Tuesday, May 01, 2012
Anyone who's tried converting a patch of lawn into a garden knows the power of grass roots. The grass will keep trying to come back. Fifteen years after turning the soil of my first garden plot, I still find corners with grass trying to grow. I fight it back, and I consider the metaphor.
Grassroots organizers are powerful, too. This kind of political activist group works at the ground level, hangs on tightly, and doesn't go away. Instead, a grassroots campaign spreads its message by canvassing, calling, and other direct to-the-voters techniques. Wisconsin Education Association Council (WEAC) has a lot at stake in this election.
WEAC's grassroots style plan for the recall: hit the pavement and the phones. They call it 4 x 10: a plan for success.
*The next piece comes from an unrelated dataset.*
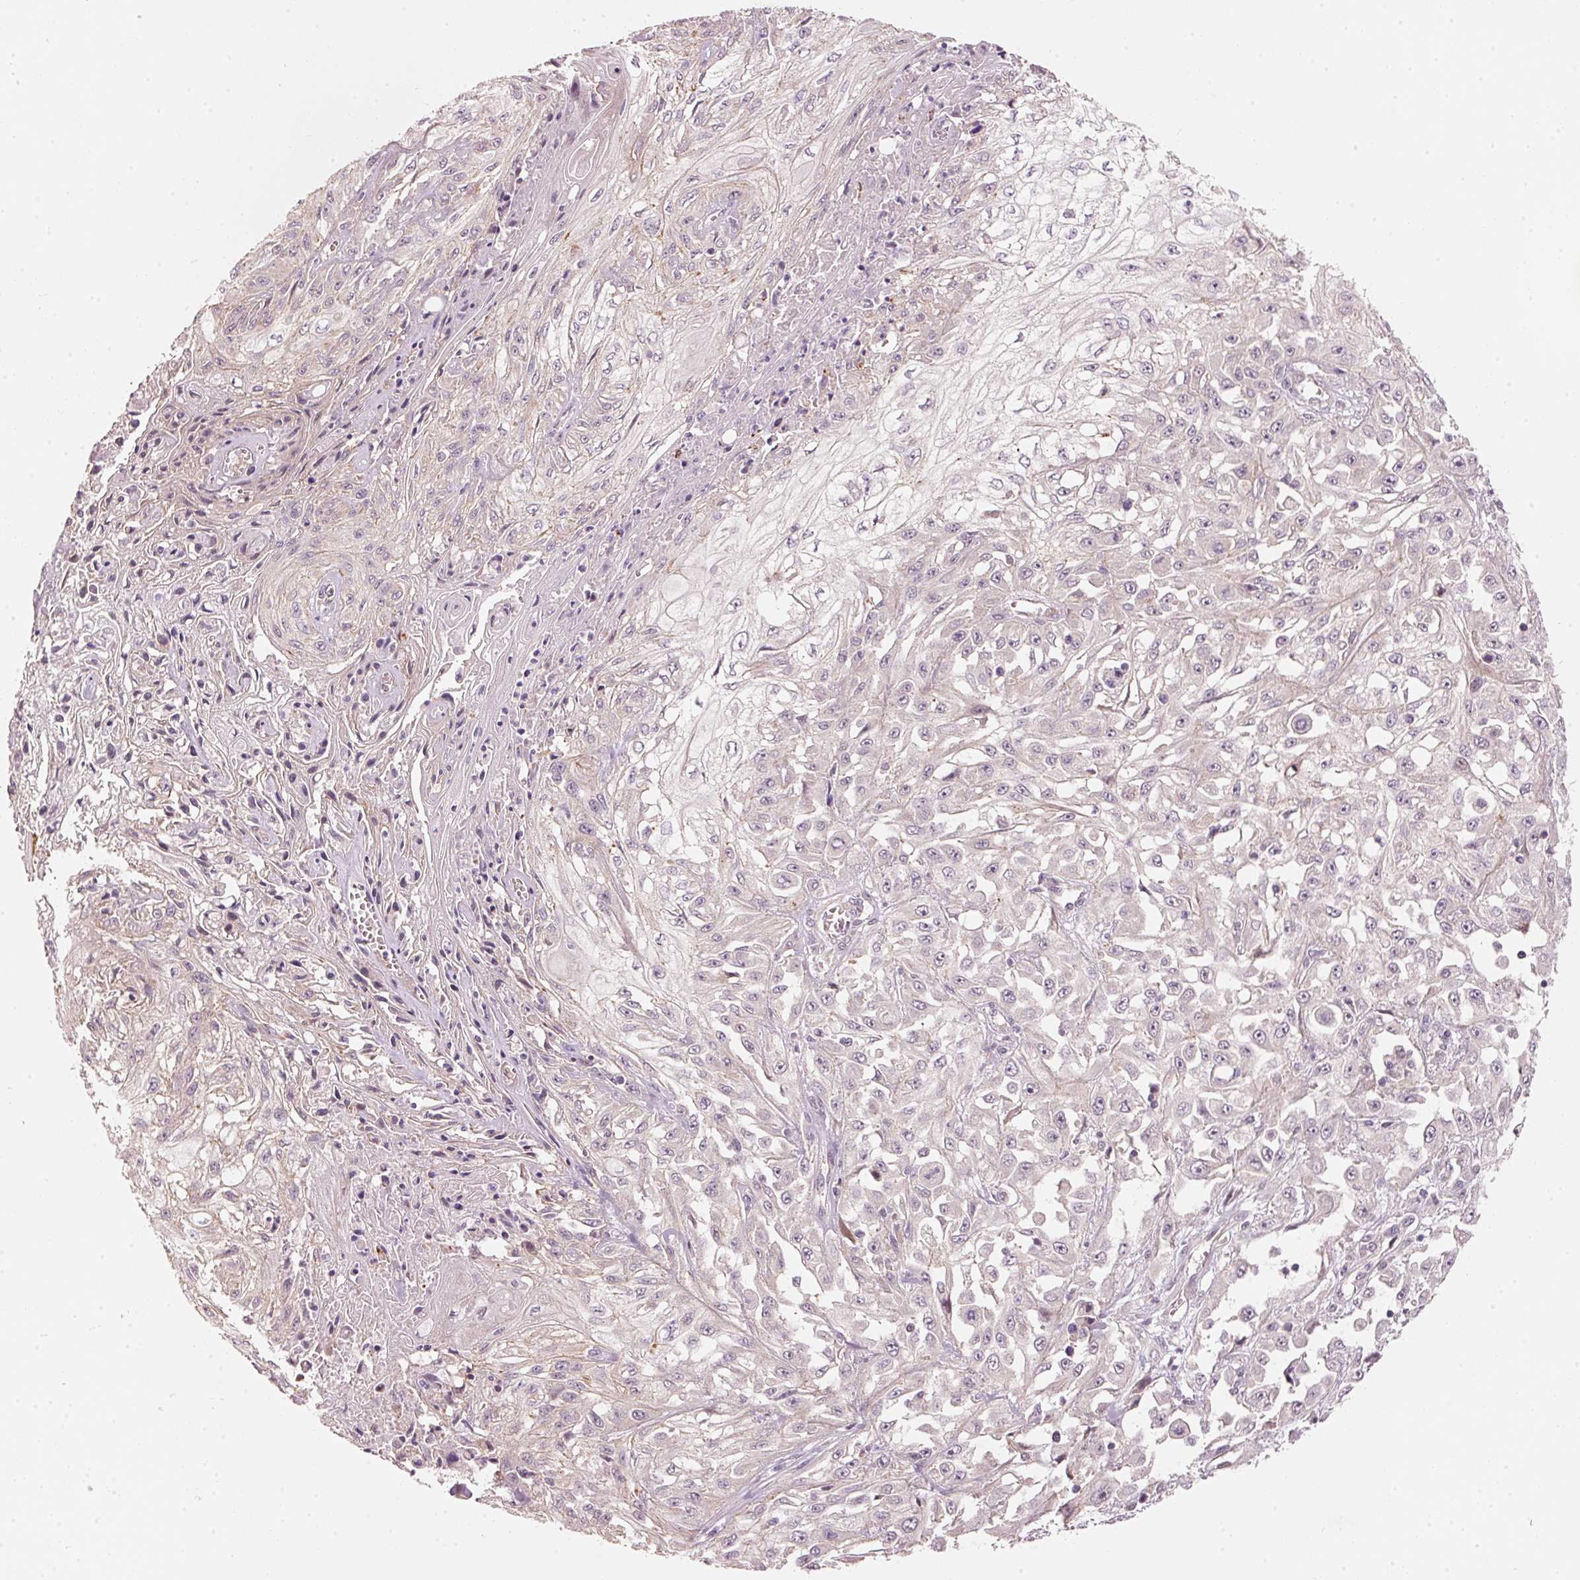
{"staining": {"intensity": "negative", "quantity": "none", "location": "none"}, "tissue": "skin cancer", "cell_type": "Tumor cells", "image_type": "cancer", "snomed": [{"axis": "morphology", "description": "Squamous cell carcinoma, NOS"}, {"axis": "morphology", "description": "Squamous cell carcinoma, metastatic, NOS"}, {"axis": "topography", "description": "Skin"}, {"axis": "topography", "description": "Lymph node"}], "caption": "The histopathology image exhibits no staining of tumor cells in skin cancer (metastatic squamous cell carcinoma).", "gene": "ARHGAP22", "patient": {"sex": "male", "age": 75}}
If each WEAC member accomplishes these four goals, the recall will be successful. The plan, like many grassroots plan, makes the election personal. Since it's personal, I ask myself "How do I measure up?"
Collect 10 signatures on recall petitions. Yes, I did that. I set a goal of being personally responsible for at least ten people signing petitions. My ten became part of the larger whole: more than one million signatures, nearly double the number needed to request a recall election.
Donate or raise $10 to the recall effort. I haven't done this yet. It might be best if I stop in at our local Democratic Party office and make my donation there. The Democrats are looking split right now between four candidates; by donating to the party itself, I can be a little more certain that my money will be part of a solid effort to defeat Walker.
Reach out to ten voters. I've started. I talked to two friends who vote absentee because their jobs require a lot of travel. Both plan to request their ballots early this week. Amigo will vote absentee as well, since he is in school out of town. That's three: I need to reach at least seven more. I'm aiming next at young parents - those who will see their children hurt by Walker's policies.
Give ten hours of time to help with the effort. Does blogging count? Maybe. In addition, I should look for another way to help turn voters toward a state of healing, not hurting.
I'll reclaim my garden.
Let's work together to reclaim Wisconsin.